President Juan Manuel Santos called the alleged eavesdropping an attempt by "obscure forces" to sabotage his efforts to end the half century old insurgency, denouncing it as "totally unacceptable."

He said he had instructed Defense Minister Juan Carlos Pinzon "to investigate this situation in depth: how far it reached, who was behind this, who was interested in taping our peace negotiators."

Santos said he wanted to know "what dark forces are behind this, if there are loose cannons in army intelligence, who they are reporting to."

Pinzon said the head of army intelligence, and the head of the army's technical intelligence unit, were being dismissed.

"We are going to determine if intelligence activities were carried out to protect national security, or if they were reassigned to constitutionally barred activities," said the country's top prosecutor, Eduardo Montealegre.

The alleged spying was first disclosed by the magazine Semana, which reported Tuesday that a special army unit was set up in 2012 to illegally intercept the communications of members of the government's negotiating team.

The Bogota's delegation to the peace talks in the Cuban capital Havana is led by former vice president Humberto de la Calle, Sergio Jaramillo and Alejandro Eder.

Santos said the state had an obligation to spy on enemies like the FARC, or organized crime.

"What is unacceptable from any point of view is that intelligence target legitimate, ordinary citizens, political opponents and much less officials of the state itself," he said.

In Havana, de la Calle declined to comment on the Semana report. A FARC delegate, Victoria Sandino, said the rebel group would make a statement Wednesday.

"We knew there was spying, that's obvious," a member of the FARC delegation said on condition of anonymity.

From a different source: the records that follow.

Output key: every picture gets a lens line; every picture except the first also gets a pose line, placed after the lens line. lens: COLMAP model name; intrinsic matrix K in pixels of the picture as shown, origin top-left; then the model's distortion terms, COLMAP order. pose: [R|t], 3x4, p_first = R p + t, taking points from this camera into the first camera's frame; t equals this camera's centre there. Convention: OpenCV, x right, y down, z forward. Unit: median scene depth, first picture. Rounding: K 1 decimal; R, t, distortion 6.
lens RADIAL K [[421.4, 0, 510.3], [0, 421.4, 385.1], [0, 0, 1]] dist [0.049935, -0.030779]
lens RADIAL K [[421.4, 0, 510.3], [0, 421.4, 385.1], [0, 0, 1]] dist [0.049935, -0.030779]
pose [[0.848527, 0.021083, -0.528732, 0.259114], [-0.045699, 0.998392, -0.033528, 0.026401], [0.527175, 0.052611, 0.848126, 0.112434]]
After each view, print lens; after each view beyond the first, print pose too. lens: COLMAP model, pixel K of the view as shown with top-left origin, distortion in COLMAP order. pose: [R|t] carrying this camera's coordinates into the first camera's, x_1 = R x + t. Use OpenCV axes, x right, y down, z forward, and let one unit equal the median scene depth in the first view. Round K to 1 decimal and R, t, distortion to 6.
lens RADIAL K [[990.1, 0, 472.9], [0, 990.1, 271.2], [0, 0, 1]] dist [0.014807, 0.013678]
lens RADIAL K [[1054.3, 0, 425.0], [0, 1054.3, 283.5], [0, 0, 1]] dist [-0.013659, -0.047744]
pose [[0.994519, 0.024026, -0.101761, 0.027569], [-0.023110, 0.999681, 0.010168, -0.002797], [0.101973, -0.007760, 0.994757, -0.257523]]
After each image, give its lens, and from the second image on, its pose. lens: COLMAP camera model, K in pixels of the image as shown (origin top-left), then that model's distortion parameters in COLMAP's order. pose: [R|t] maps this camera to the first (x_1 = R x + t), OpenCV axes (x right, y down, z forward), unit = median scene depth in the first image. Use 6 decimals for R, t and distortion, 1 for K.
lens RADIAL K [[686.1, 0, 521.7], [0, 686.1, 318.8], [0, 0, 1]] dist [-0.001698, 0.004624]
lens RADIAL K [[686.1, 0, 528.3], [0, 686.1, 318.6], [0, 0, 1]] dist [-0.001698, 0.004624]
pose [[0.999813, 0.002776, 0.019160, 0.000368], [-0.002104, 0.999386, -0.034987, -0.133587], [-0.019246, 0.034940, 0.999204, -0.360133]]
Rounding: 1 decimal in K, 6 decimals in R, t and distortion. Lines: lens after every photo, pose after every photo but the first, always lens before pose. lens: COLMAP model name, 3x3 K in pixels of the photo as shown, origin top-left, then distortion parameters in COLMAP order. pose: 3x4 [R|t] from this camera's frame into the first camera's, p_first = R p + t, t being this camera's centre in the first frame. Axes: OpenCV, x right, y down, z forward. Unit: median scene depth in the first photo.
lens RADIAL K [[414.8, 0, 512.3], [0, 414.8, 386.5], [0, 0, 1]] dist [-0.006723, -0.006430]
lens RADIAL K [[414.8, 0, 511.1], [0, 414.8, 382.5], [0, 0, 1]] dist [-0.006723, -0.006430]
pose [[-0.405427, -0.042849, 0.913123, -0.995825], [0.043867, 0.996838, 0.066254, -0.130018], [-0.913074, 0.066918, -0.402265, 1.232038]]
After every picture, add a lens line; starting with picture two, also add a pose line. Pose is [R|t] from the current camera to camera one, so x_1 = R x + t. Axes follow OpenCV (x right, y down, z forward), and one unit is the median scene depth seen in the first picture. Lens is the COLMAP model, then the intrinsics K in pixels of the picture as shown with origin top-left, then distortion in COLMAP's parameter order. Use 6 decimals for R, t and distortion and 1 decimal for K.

"The news here is that a sector of military intelligence was spying on the president's office."

In 2011, Santos disbanded an intelligence agency, the Administrative Department of Security, which was involved in the alleged illegal wiretapping of leftist politicians and was said to have links to right-wing paramilitary groups.

Since November 2012, his government has been in negotiations with the FARC, the country's largest and longest-fighting insurgency. It has been at arms since 1964.